На прибрежной лужайке уже играли дети. Взрослые, склонившись над корзинками, распаковывали чашки и тарелки, доставали из бумаги пироги и раскладывали на подносах бутерброды.
Лошади, привязанные к ограде, огибавшей ближний пригорок, отдыхали, опустив голову. То одна, то другая лошадь встряхивала торбой и фыркала, стараясь избавиться от набившейся в ноздри пыли. Внизу, в тени моста, между столбами стояли повозки и экипажи.
Отец въехал на свободное место между двумя рядами торчащих оглобель, и мы соскочили еще до того, как послышался его окрик: «Тпру, стой!» — и туго натянутые вожжи остановили лошадь.

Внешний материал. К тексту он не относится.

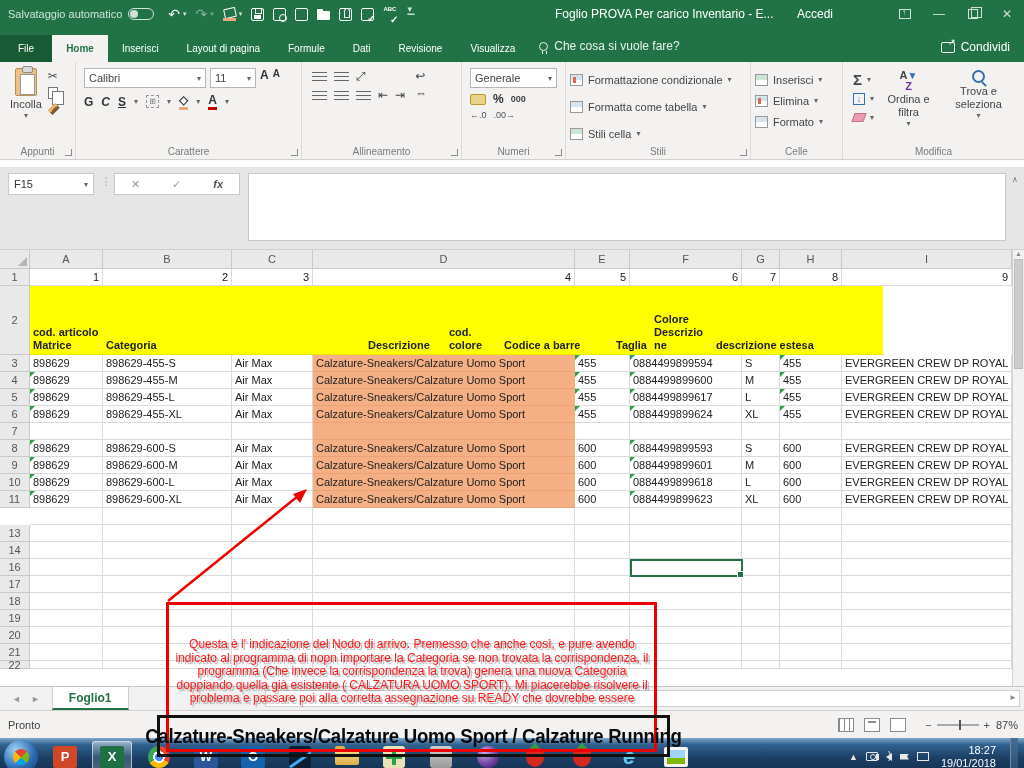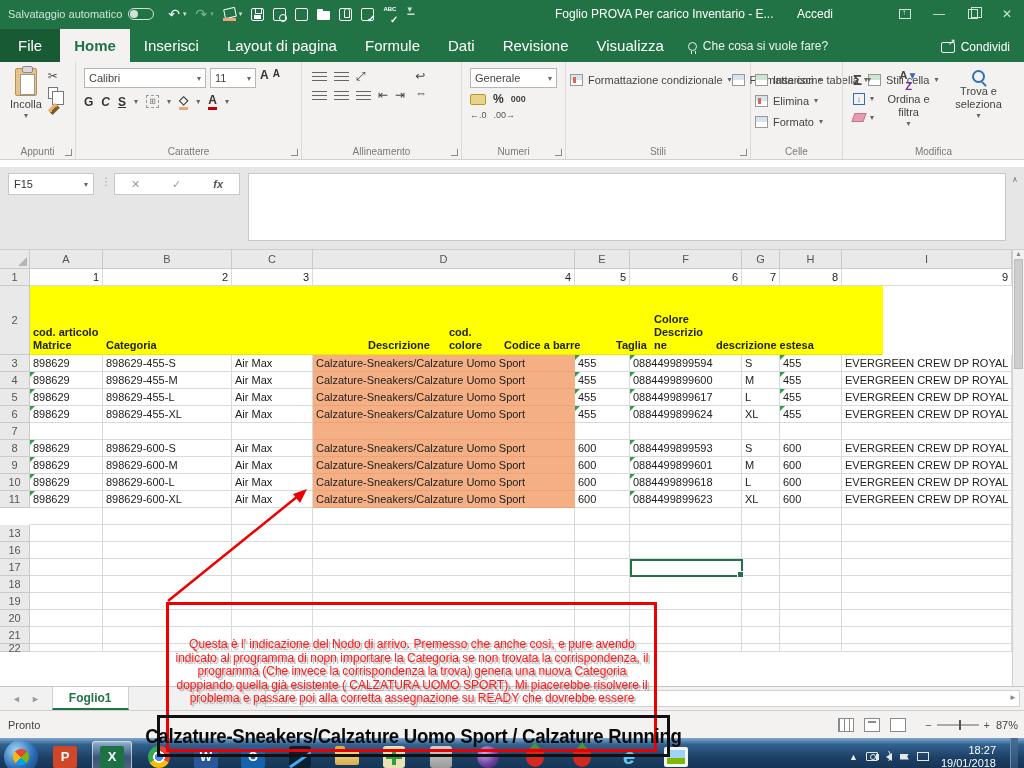"File" .rtab { font-size: 15px -> 10px }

Я подбежал к реке. Даже просто глядеть на нее доставляло удовольствие. Течение было быстрое, и у стройных стеблей тростника вода зыбилась крохотными гребешками. Плоские листья камыша касались ее поверхности заостренными концами, а с самого дна то и дело всплывали серебристые пузырьки и лопались, поднимая легкую рябь.

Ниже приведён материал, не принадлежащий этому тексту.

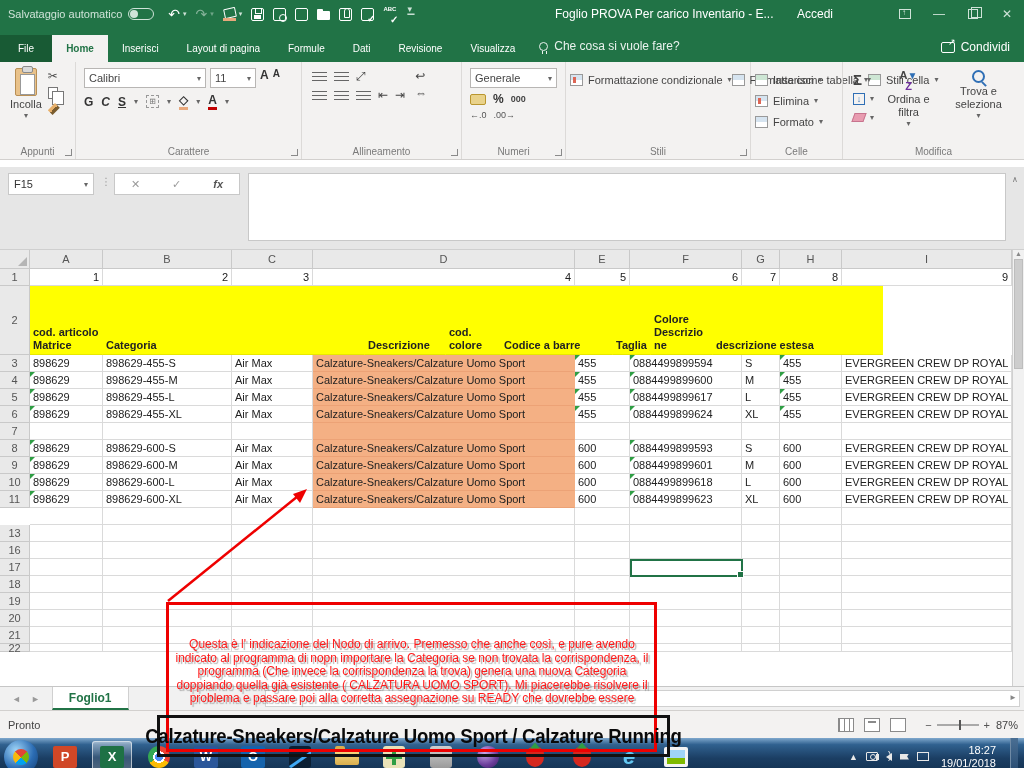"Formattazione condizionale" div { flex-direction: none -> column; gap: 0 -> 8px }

По берегам росли старые красные эвкалипты; их ветви склонялись над водой, и порой так низко, что поток захватывал листья, тащил за собой и снова отпускал. Корни упавших деревьев торчали над заросшими травой ямами, где когда-то они прочно цеплялись за землю. На эти сухие корни можно было влезть, как по ступенькам лестницы, и, устроившись наверху, смотреть на погруженный в воду ствол. Я любил прикасаться к этим потрескавшимся и побелевшим от дождя и солнца деревьям, внимательно разглядывать строение тончайших волокон коры лесного великана, искать на ней следы царапин опоссума или просто представлять себе это дерево живым и зеленым. На другом берегу в высокой траве стояли волы и, подняв голову, смотрели на меня. Над зарослями тростника тяжело взлетел голубой журавль; но вот ко мне подбежала Мэри и позвала меня готовиться к состязанию. Я собирался выиграть именно это состязание, о чем немедленно сообщил Мэри, ухватившись за ее руку, пока мы шли по траве к бричке, где мать готовила завтрак. Она расстелила на земле скатерть, и отец, примостившись на коленях, отрезал тонкие ломтики мяса от холодной бараньей ноги. Он всегда относился подозрительно к мясу, купленному у мясника, утверждая, что баранина бывает хороша, только если овцу взять прямо с пастбища и зарезать, пока она еще сыта.
— У мясника же, — говорил он, — овец подолгу держат на скотном дворе, их кусают собаки. На бедняге иной раз живого места не остается. А если овец по нескольку дней не кормить, они, конечно, спадают с тела.
Поворачивая на блюде баранью ногу то в одну, то в другую сторону, отец что-то бормотал про себя.
Увидев меня, он сказал:
— Когда эта овечка была жива, она так же любила поесть, как и я. Садись и ешь.